This year’s Antigua Sailing Week runs from April 26 to May 2, but pre-events include the start of the Guadeloupe to Antigua Yacht Race, from Des Haies to English Harbour (April 23), the judging of the signboard competition at Admiral’s Inn (April 24) and the Department of Tourism’s Model Boat Competition.

Antigua Sailing Week
April 26: First Yacht Race — Dickenson Bay Race
April 27: Second Yacht Race — Olympic course off Dickenson Bay
April 28: Third Yacht Race — Falmouth Harbour Race
April 29: Lay Day. Antigua Yacht Club Single Handed Race in Falmouth Harbour; Lay Day activities at Antigua Yacht Club
April 30: Fourth Yacht Race — South Coast Race
May 1: Fifth Yacht Race — The Ocean Race
May 2: Dockyard Day activities; presentation of prizes; Lord Nelson Ball.


GUYANA

Green gold

“I was at first most disappointed that my BWIA flight from Trinidad to Antigua had a stopover in Guyana. Going south to get north sounds like something only Columbus would do, but it turned out to be an unexpected treat.

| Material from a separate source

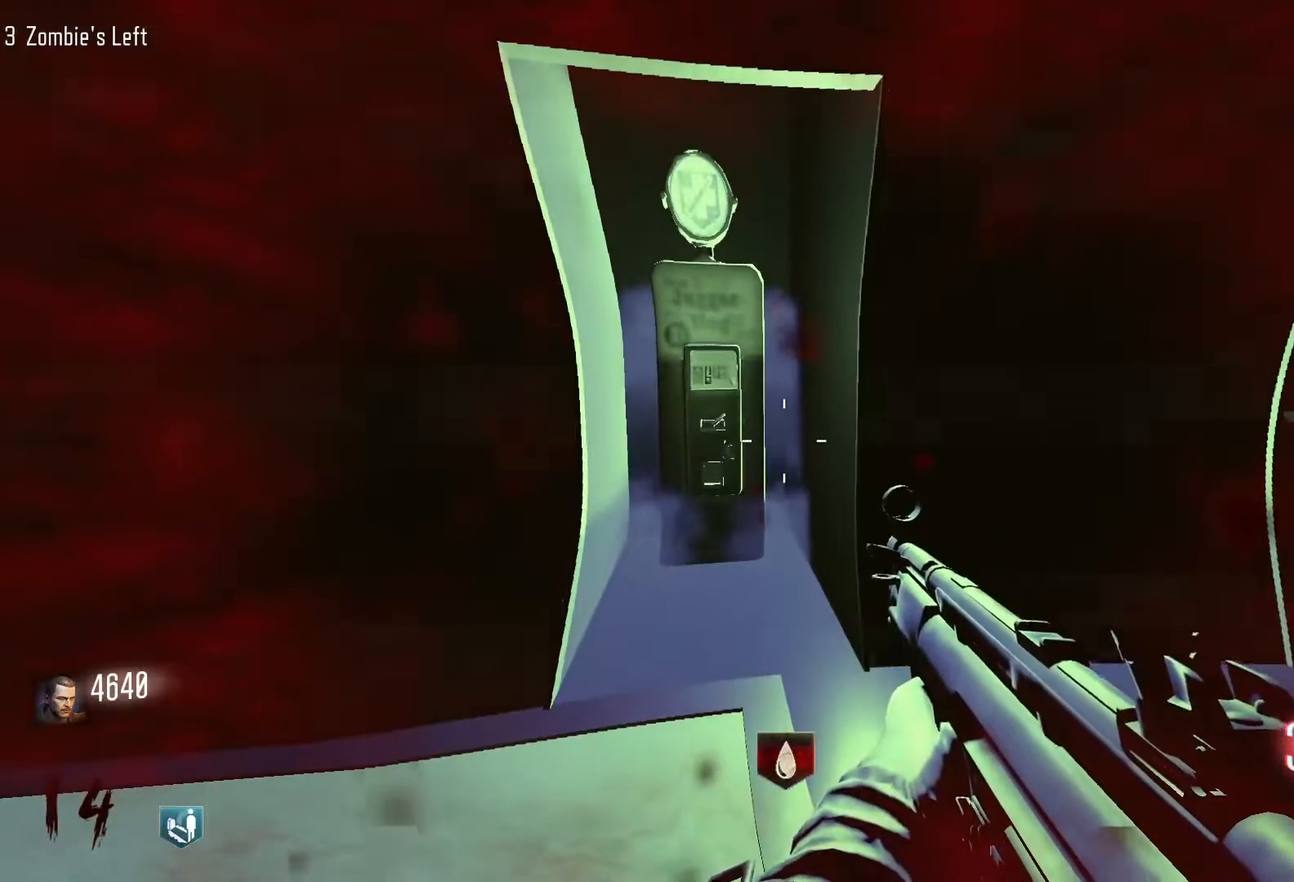
{"keys": ["shift", "w"], "mouse": [], "events": [[383, "w", "down"], [467, "shift", "down"]]}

“There is nothing I’ve ever experienced from a plane, except seeing the Northern Lights, that comes near to the excitement of flying over miles and miles and miles of rain forest, and there was nothing to prepare me for it. Suddenly, beneath us was a vastness of land that someone from a little island could never grasp fully without actually seeing it for oneself. It seemed like it would never end.

“Then we reached the Essequibo River and that too was unbelievable. It looked like a sliver of mercury in the distance and then grew to a river of great continental proportions. We flew over the river for a long time before reaching the other side and saw huge islands in the middle of the river, most of them cultivated. The water was brown like the Mekong, slow and steady . . .“As I and other islanders looked through the windows in awe, exclaiming at the beauty, my Guyanese flightmate, going home from a holiday in Trinidad, stared out the window, unimpressed. ‘Guyana have a lot of waste land,’ she commented, apologetically.As for me, I can’t wait to have a chance to take a trip to that waste land.”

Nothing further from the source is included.